** READING TEXT follows **

An interesting question was posed on LinkedIn that asked, “If you were the architect of LinkedIn, MySpace, Facebook or other social networking sites and wanted to model the relationships amongst users and had to use LDAP, what would the schema look like?”
You can find the original post and responses here.
After reading the responses from other LinkedIn members, I felt compelled to add my proverbial $.02.
Directory Servers are simply special purpose data repositories. They are great for some applications and not so great for others. You can extend the schema and create a tree structure to model just about any kind of data for any type of application. But just because you “can” do something does not mean that you “should” do it.
The question becomes “Should you used a directory server or should you use a relational database?” For some applications a directory server would be a definite WRONG choice, for others it is clearly the RIGHT one, for yet others, the choice is not so clear. So, how do you decide?
Here are some simply rules of thumb that I have found work for me:
1) How often does your data change?
Keep in mind that directory servers are optimized for reads — this oftentimes comes at the expense of write operations. The reason is that directory servers typically implement extensive indexes that are tied to schema attributes (which by the way are tied to the application fields). So the question becomes, how often do these attributes change? If they do so often, then a directory server may not be the best choice (as you would be constantly rebuilding the indexes). If, however, they are relatively static, then a directory server would be a great choice.
2) What type of data are you trying to model?
If your data can be described in an attribute: value pair (i.e., name:Bill Nelson), then a directory server would be a good choice. If, however, your data is not so discrete, then a directory server should not be used. For instance, uploads to YouTube should NOT be kept in a directory server. User profiles in LinkedIn, however, would be.
3) Can your data be modeled in a hierarchical (tree-like) structure?
Directory servers implement a hierarchical structure for data modeling (similar to a file system layout). A benefit of a directory server is the ability to apply access control at a particular point in the tree and have that apply to all child elements in the tree structure. Additionally, you can start searching at a lower (child element) and increase your search performance times (much like selecting the proper starting point for the Unix “find” command). Relational databases cannot do this. You have to search all entries in the table. If your data lends to a hierarchical structure then a directory server might be a good choice.

** End of READING TEXT **
** SOURCE DATA follows **

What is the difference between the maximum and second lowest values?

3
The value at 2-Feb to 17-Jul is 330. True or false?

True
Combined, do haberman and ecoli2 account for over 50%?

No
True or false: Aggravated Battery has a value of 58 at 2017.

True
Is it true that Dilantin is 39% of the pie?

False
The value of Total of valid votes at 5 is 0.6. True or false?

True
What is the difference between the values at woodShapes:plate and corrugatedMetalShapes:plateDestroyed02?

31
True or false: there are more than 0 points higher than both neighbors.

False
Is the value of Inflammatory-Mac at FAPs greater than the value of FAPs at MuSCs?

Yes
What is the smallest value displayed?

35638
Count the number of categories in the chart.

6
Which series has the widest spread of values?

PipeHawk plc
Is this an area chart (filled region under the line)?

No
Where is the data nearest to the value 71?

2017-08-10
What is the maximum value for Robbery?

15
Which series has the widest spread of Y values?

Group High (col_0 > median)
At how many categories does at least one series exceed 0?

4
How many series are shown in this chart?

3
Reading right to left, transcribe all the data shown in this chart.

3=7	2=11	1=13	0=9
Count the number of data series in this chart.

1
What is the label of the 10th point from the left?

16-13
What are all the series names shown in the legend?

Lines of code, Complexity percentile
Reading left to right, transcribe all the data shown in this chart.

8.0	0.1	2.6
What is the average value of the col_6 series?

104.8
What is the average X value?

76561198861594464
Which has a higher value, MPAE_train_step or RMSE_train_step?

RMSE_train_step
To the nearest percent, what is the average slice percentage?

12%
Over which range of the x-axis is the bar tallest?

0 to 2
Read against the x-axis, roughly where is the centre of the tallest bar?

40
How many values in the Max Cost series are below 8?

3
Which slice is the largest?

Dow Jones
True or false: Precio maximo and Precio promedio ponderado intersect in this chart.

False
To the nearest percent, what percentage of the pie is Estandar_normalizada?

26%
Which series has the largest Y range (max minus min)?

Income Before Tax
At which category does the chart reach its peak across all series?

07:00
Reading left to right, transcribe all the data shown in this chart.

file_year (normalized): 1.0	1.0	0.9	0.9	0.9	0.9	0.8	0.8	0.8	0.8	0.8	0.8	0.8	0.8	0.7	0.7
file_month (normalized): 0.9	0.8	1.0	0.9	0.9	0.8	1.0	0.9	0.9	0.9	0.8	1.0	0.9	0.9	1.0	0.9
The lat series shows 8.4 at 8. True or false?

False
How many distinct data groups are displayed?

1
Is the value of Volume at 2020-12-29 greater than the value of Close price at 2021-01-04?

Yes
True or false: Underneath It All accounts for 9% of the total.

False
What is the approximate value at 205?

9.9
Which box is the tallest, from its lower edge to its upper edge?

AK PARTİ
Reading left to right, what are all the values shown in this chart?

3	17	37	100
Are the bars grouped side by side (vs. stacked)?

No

** End of SOURCE DATA **

**REQUIRED ACTION 1:** In the text on directory servers, what operations are directory servers said to be optimized for?
**REQUIRED ACTION 2:** Extend the text about choosing between a directory server and a relational database, picking up after its last sentence.

**ANSWER SPACE 1:** Reads, often at the expense of write operations.

**ANSWER SPACE 2:**
I am a big fan on directory servers and have architected/implemented projects that sit 100% on top of a directory, 100% on top of relational databases, and a hybrid of both. Directory servers are extremely fast, flexible, scalable, and are able to handle the type of traffic you see on the Internet very well. Their ability to implement chaining, referrals, web services, and a flexible data modeling structure make them a very nice choice to use as a data repository to many applications, but I would not always lead with a directory server for every application.
So how do you decide which is best? It all comes down to the application, itself, and the way you want to access your data.
A site like LinkedIn might actually be modeled pretty well with a directory server as quite a bit of the content is actually static, lends well to an attribute:value pair, and can easily be modeled in a heirarchical structure. The user profiles for a site like facebook or YouTube could easily be modeled in a directory server, but I would NOT attempt to reference the YouTube or facebook uploads or the “what are you working on now” status with a directory server as it is constantly changing.
If you do decide to use a directory server, here are the general steps you should consider for development (your mileage may vary, but probably not too much):
- Evaluate the data fields that you want to access from your application
- Map the fields to existing directory server schema (extend if necessary).
- Build a heirarchical structure to model your data as appropriate (this is called the directory information tree, or DIT)
- Architect a directory solution based on where your applications reside thorughout the world (do you need one, two, or multiple directories?) and then determine how you want your data to flow through the system (chaining, referrals, replication)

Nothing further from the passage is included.